ALTER USER JSMITH SET MUST_CHANGE_PASSWORD = true;

Copy

Resetting the password for a user¶

Administrators can change a user’s password through the following interfaces.

Using Snowsight¶

Sign in to Snowsight.
Select Admin » Users & Roles.
Locate the user whose password you want to change and select » Reset Password.
Enter a new password for the user and confirm the password.
Select Update.

Using Classic Console¶

Note

Users can only change their own password through Classic Console. For more information, see Changing Your Password / Switching Your (Session) Role / Logging Out.

Select Account » Users.
Click a user row to select it, then select Reset Password. The Reset Password dialog opens.
Enter the new password for the user, and confirm the password.
Leave the Force Password Change checkbox selected to force the user to change their password on their next login; otherwise, clear the checkbox.
Select Finish.

Using SQL¶

Use the ALTER USER command to input a user’s password. For example:

ALTER USER janesmith SET PASSWORD = 'H8MZRqa8gEe/kvHzvJ+Giq94DuCYoQXmfbb$Xnt' MUST_CHANGE_PASSWORD = TRUE;

Copy

Alternatively, use the ALTER USER … RESET PASSWORD syntax to generate a URL to share with the user. The URL opens a web page on which the user can enter the new password. For example:

ALTER USER janesmith RESET PASSWORD;
Copy
Note

The generated URL is valid for one use only and expires after 4 hours.

Executing the ALTER USER … RESET PASSWORD statement does not invalidate the current password. The user can continue to use the old password until the new password is set.

Using Python¶

The UserResource.create_or_alter method in the Snowflake Python APIs currently does not support changing the password for an existing user. You can only set the password using this method when creating a new user.

Resetting the password for an administrator¶

An account administrator (i.e. a user with the ACCOUNTADMIN role) can reset their own password using the procedure described in Resetting the Password for a User.

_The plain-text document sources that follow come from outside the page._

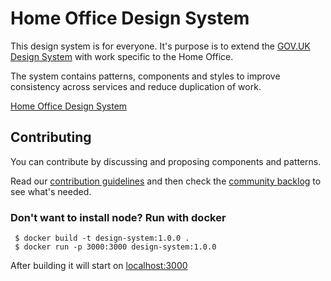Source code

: # Home Office Design System

This design system is for everyone. It's purpose is to extend the [GOV.UK Design System](https://design-system.service.gov.uk/) with work specific to the Home Office. 

The system contains patterns, components and styles to improve consistency across services and reduce duplication of work.

[Home Office Design System](https://home-office-digital-patterns.herokuapp.com/patterns)

## Contributing

You can contribute by discussing and proposing components and patterns.

Read our [contribution guidelines](https://github.com/UKHomeOffice/design-system/blob/master/CONTRIBUTING.md) and then check the [community backlog](https://github.com/UKHomeOffice/design-system/projects/1) to see what's needed.

### Don't want to install node? Run with docker

     $ docker build -t design-system:1.0.0 .
     $ docker run -p 3000:3000 design-system:1.0.0

After building it will start on [localhost:3000](http://localhost:3000)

If an account administrator is locked out of their account, a different user with the ACCOUNTADMIN role can reset the password for the locked-out administrator. In the event that the administrator is locked out and there is no other administrator to change the password, contact Snowflake Support to reset the password.

Disabling the change password functionality for users¶

Users change their Snowflake password in the web interface by clicking the dropdown menu in the upper right (next to the login name) » Change Password. The Select a New Password dialog opens. The dialog accepts the current and new password.

You can optionally disable the ability for users in your account to change their own password. Account administrators can continue to change user passwords using the web interface under Account » Users, or through SQL using the ALTER USER command.

To request this change, please contact Snowflake Support.